Les avocats de l’un des jeunes ont estimé que 1.500 enfants ont été emprisonnés à cause du système mis en place par la juge Davenport et que 500 jeunes l’ont été pour des motifs illégaux. Les chiffres avancés n’ont pas tenu compte des arrestations de mineurs effectuées hors du bureau du shérif, ce qui grossirait sans doute l’ampleur du phénomène.

Une activité lucrative pour le comté et la juge

Pire encore que l’ensemble de ce système, la monétisation de ces emprisonnements injustes d’enfants est venue noircir un tableau déjà bien sombre. Le comté de Rutherford avait signé des contrats avec 39 autres comtés américains pour héberger des prisonniers mineurs dans leurs 64 lits pour la somme de 175 dollars, soit plus de 150 euros, par jour.
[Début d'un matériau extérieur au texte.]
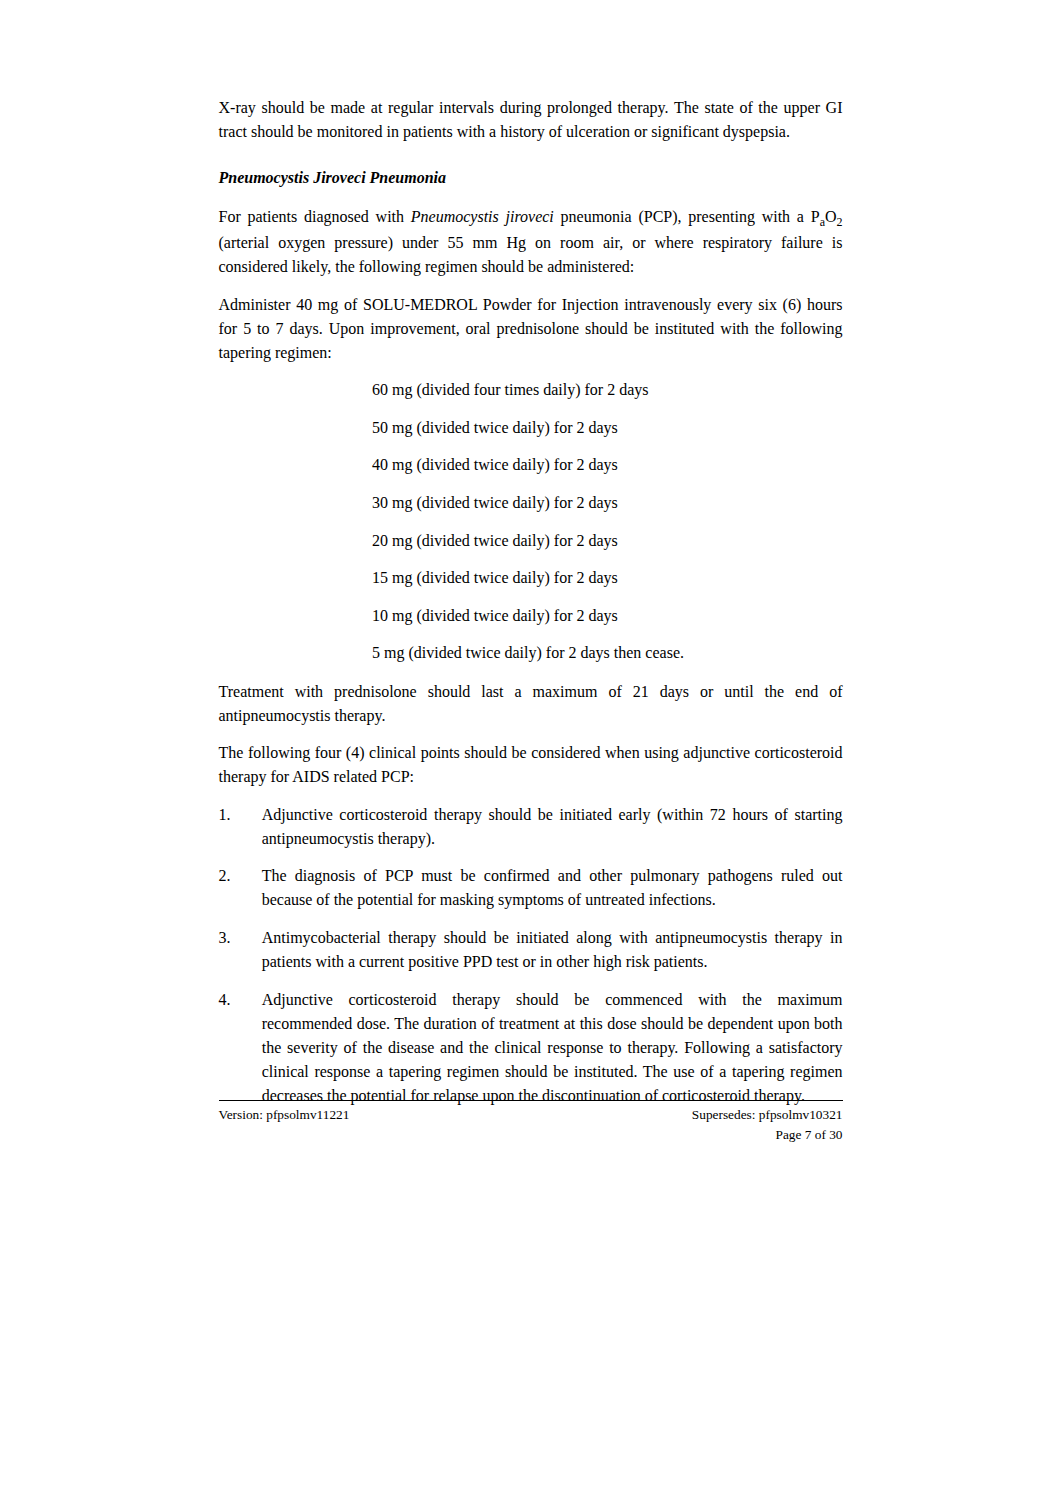X-ray should be made at regular intervals during prolonged therapy. The state of the upper GI tract should be monitored in patients with a history of ulceration or significant dyspepsia.
Pneumocystis Jiroveci Pneumonia
For patients diagnosed with Pneumocystis jiroveci pneumonia (PCP), presenting with a PaO2 (arterial oxygen pressure) under 55 mm Hg on room air, or where respiratory failure is considered likely, the following regimen should be administered:
Administer 40 mg of SOLU-MEDROL Powder for Injection intravenously every six (6) hours for 5 to 7 days. Upon improvement, oral prednisolone should be instituted with the following tapering regimen:
60 mg (divided four times daily) for 2 days
50 mg (divided twice daily) for 2 days
40 mg (divided twice daily) for 2 days
30 mg (divided twice daily) for 2 days
20 mg (divided twice daily) for 2 days
15 mg (divided twice daily) for 2 days
10 mg (divided twice daily) for 2 days
5 mg (divided twice daily) for 2 days then cease.
Treatment with prednisolone should last a maximum of 21 days or until the end of antipneumocystis therapy.
The following four (4) clinical points should be considered when using adjunctive corticosteroid therapy for AIDS related PCP:
Adjunctive corticosteroid therapy should be initiated early (within 72 hours of starting antipneumocystis therapy).
The diagnosis of PCP must be confirmed and other pulmonary pathogens ruled out because of the potential for masking symptoms of untreated infections.
Antimycobacterial therapy should be initiated along with antipneumocystis therapy in patients with a current positive PPD test or in other high risk patients.
Adjunctive corticosteroid therapy should be commenced with the maximum recommended dose. The duration of treatment at this dose should be dependent upon both the severity of the disease and the clinical response to therapy. Following a satisfactory clinical response a tapering regimen should be instituted. The use of a tapering regimen decreases the potential for relapse upon the discontinuation of corticosteroid therapy.
Version: pfpsolmv11221
Supersedes: pfpsolmv10321
Page 7 of 30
Une opération scandaleuse qui a permis de gonfler le budget dédié aux services des mineurs, comprenant le personnel des tribunaux et du centre de détention, de 962.444 dollars (soit 831.720 euros) en 2005 à 3,69 millions de dollars (soit 3,189 millions d’euros) en 2020.

Un regain financier qui a permis à la juge Davenport, toujours en poste jusqu’en 2022, de gonfler son salaire annuel à 176.000 dollars, soit 152 095 euros.